Episode 41: Dr. Timo Vollbrecht
From the Jazz Age to Citizen Artist
Music has been at the forefront of social movements in America. Where politicians dared not go, music often led the way. Its rhythms, melodies and lyrics moving past peoples’ eyes and into their hearts. With their eyes people can see race, gender, and even social class. With the sound of music, as the lyric implies, the hills come alive.
Jazz is a particularly American artform that suffered from the particularly American social ills born from racism. Even though black artists played to white audiences in grand hotel ballrooms in the North and the South, they were not allowed to stay in the very hotels where they played. Duke Ellington may have reigned as one of the Kings of Jazz, but he couldn’t sit at the bar of the Cotton Club that he made famous. Black Jazz artists like all black musicians in the first half of the 20th Century, had their songs often stolen by white artists who got the glory, the recognition, and the money. Artists like Louis Armstrong, Nina Simone, and Billie Holiday risked losing their careers, their lives, and their freedom over the social stances they took to support Civil Rights and Human Rights.
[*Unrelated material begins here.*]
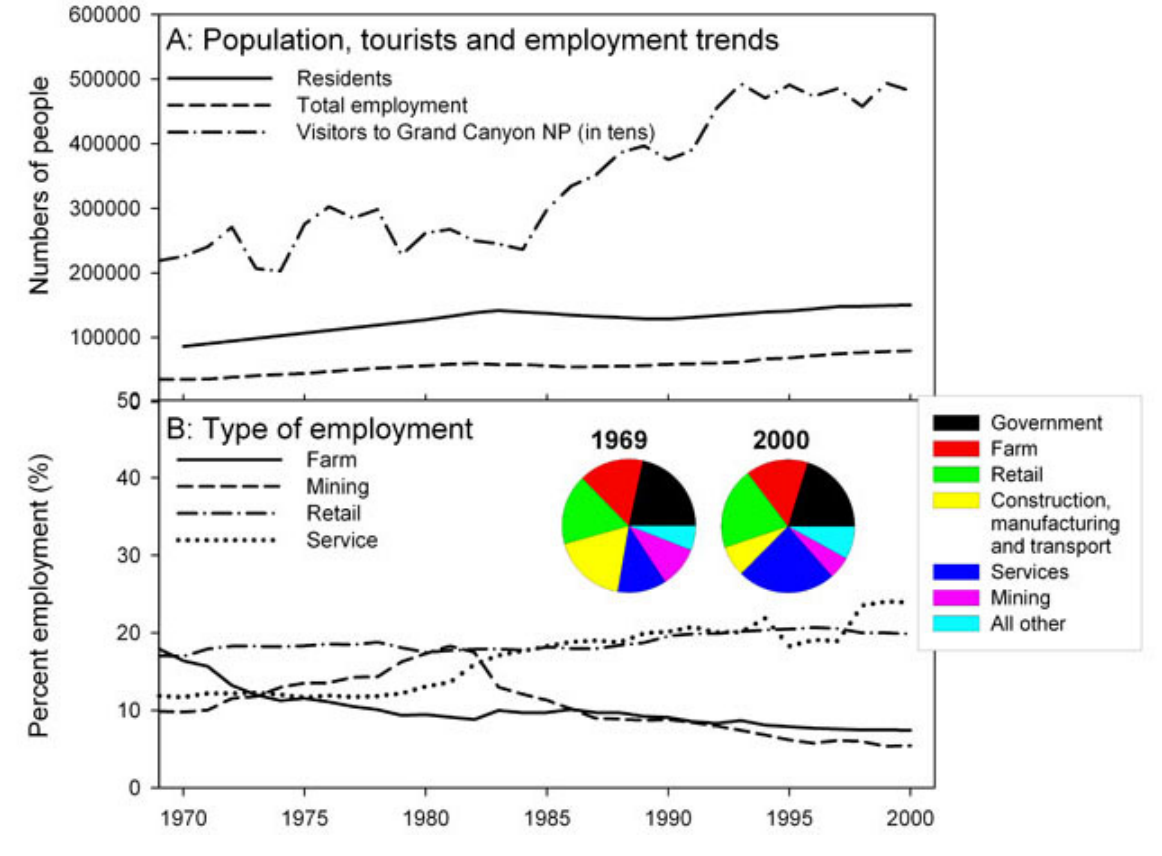
Fig. 6. A: population, employment, and tourism trends on the Colorado Plateau. B: Employment trends by sector. (Data sources: U.S. Department of Commerce, Bureau of Economic Analysis and National Park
Today, that lineage of the music has found its way into the creative and artistic life of Dr. Timo Vollbrecht. From his roots in Lower Saxony Berlin in Germany (where the music, the improvisations and the saxophone called to him) to New York City (where he expanded his education and pedagogy) to the stages of the world (where he has performed for audiences of 1 to 1,000), Timo is reimagining the place for a citizen artist in a post-Jazz centric world with his tenor saxophone. A music scene once ruled by Jazz and Bebop and Lindy Hoppers, is now the domain of rappers, boy bands, and YouTube stars, but there is still a considerable space for Jazz to make the connections it was famous for a century ago – where the other stops being the other but becomes a part of you. Timo has curated an open music night in Ramallah, where his band teamed up with Palestinian musicians. He organized student concerts at the Hassenfeld Children’s Hospital in New York and performed interactive concerts at senior citizen residences and refugee homes. Today, he is bringing his saxophone and considerable musical experience and education to the students at Brown University as the Director of Jazz Studies.
As Timo succinctly says, “I want to make music that is for people, that moves people, that might inspire people. You can use it also for social justice, activism, but not just that. The question is how do you use your music? It’s the understanding that I’m not just a musician. I am a citizen. And I have responsibilities as a citizen.”